The Australian dollar has hit a 14-month high against the U.S dollar, prompting investors to speculate once again, if the currency will reach parity with the greenback. According to historical charts, that outcome is unlikely anytime soon.
The last time we issued an invitation to the Aussie dollar parity party in July 2008 the Aussie collapsed in surprise.
The rarefied air near parity turned out to be poison. It is an important reminder of the volatility of rapid trending behaviour in this currency. There are two schools of thought about the sprint towards parity.
The first, and traditional school, suggests the Aussie is a commodity currency. The gold price is high so the Aussie is high. Commodity prices have been on a gallop for most of 2009 and this has driven the Aussie upwards in a stellar trajectory.
This school seems to ignore the impact of a rising dollar in terms of export pricing. The rise in gold, valued in US dollars translates into a fall in the price of gold in Aussie dollar terms due to the race towards parity. The same applies to other commodities priced in US dollars.
The second school links the meteoric rise to the changes in interest rates. The hike by the Australian Reserve Bank put a rocket under the Aussie and quickly lifted it above $0.89.
We leave it to you to decide which if these fundamental factors underpin the momentum trend rise.
From a charting perspective is the nature and character of the rise that is more important than the reasons for the rise.
We start with measures of trend strength.
The first is the indicator display. The long term group of averages, shown in red, define the behaviour of investors. The short term group of moving averages define the behaviour of traders.
The degree of separation in the long term group is consistent. More importantly, when a sell-off occurs and price dips towards the long term GMMA there is no compression. This suggests investors are aggressively buying on any price dips and this shows strong trend support.
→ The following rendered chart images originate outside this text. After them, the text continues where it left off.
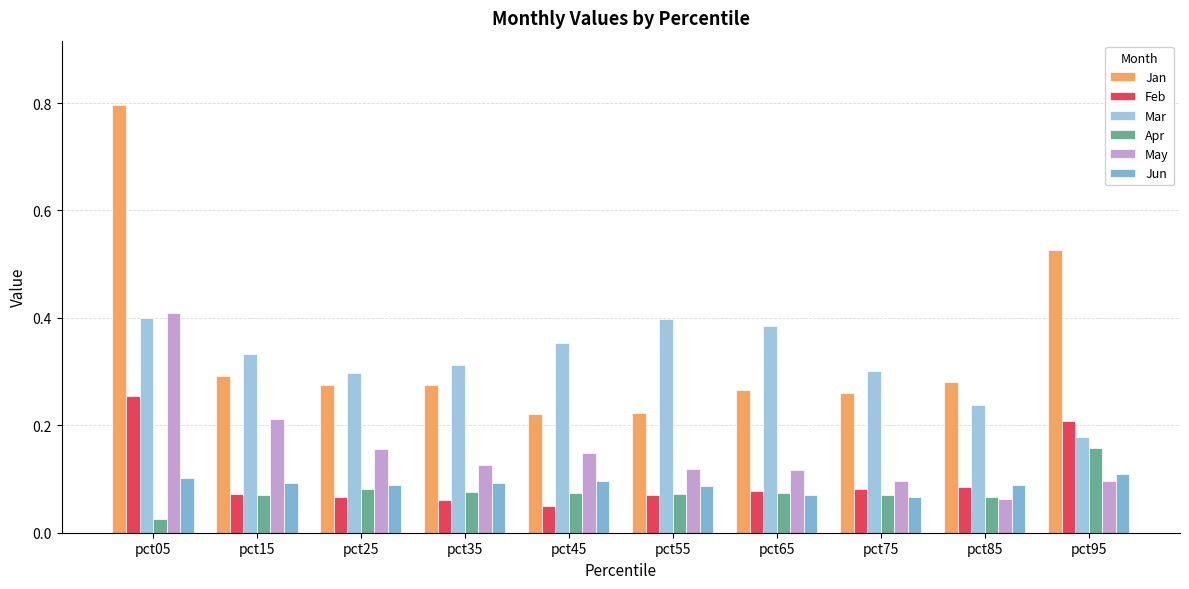

Reading left to right, transcribe all the data shown in this chart.

Jan: 0.8	0.3	0.3	0.3	0.2	0.2	0.3	0.3	0.3	0.5
Feb: 0.3	0.1	0.1	0.1	0.1	0.1	0.1	0.1	0.1	0.2
Mar: 0.4	0.3	0.3	0.3	0.4	0.4	0.4	0.3	0.2	0.2
Apr: 0.0	0.1	0.1	0.1	0.1	0.1	0.1	0.1	0.1	0.2
May: 0.4	0.2	0.2	0.1	0.1	0.1	0.1	0.1	0.1	0.1
Jun: 0.1	0.1	0.1	0.1	0.1	0.1	0.1	0.1	0.1	0.1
This strong trend support enables a relatively high level of trading activity with rally and retreats of $0.03 to $0.05 in a short time frames. This is price volatility. The price trend is defined with the trend line starting in March 2009.
The second anchor point is in July and the third in September. This line is placed with the benefit of hindsight and it is use dot manage the trend going forward from October. The position of this trend line is a broad guide to trending behaviour. Between March and July the price moved well above the trend line. This suggests the trend line is not the best tool for defining the trend change.
Currently a fall below the trend line is not confirmed with an almost simultaneous fall below the lower edge of the long term GMMA. This may result in a false exit signal. This is important because it makes it more difficult to select the appropriate end of trend exit signal. This condition also underlines the potential instability in the trend from a technical perspective.
So how high can the Aussie go, and how do we decide this?
The target level is $0.95 before Christmas, with a potential spike towards $0.97. The weekly chart gives a better idea of how these conclusions are reached. There are three key support and resistance levels. The lowest is at $0.84. The midpoint is near $0.89. The highest is near $0.95. The breakout above $0.89 sets the upside target near $0.95. This is not a smooth ride. Previous volatility has included volatility falls of $0.04 between these trading bands.
A move above $0.95 hits historical resistance and likely central bank intervention near $0.97 and above. This has a low probability of developing a consolidation pattern. There is a higher probability of developing a trend break and trend reversal.
The Aussie is vulnerable to a rapid trend break. The history in July 2008 shows how quickly parity poison can work. But in 2008 the trend break was confirmed with a fall below the long term GMMA and a fall below the trend line which was almost at the same value. Today is different with the trend line value well above the lower edge of the long term GMMA and that could be poison for traders focussed on parity.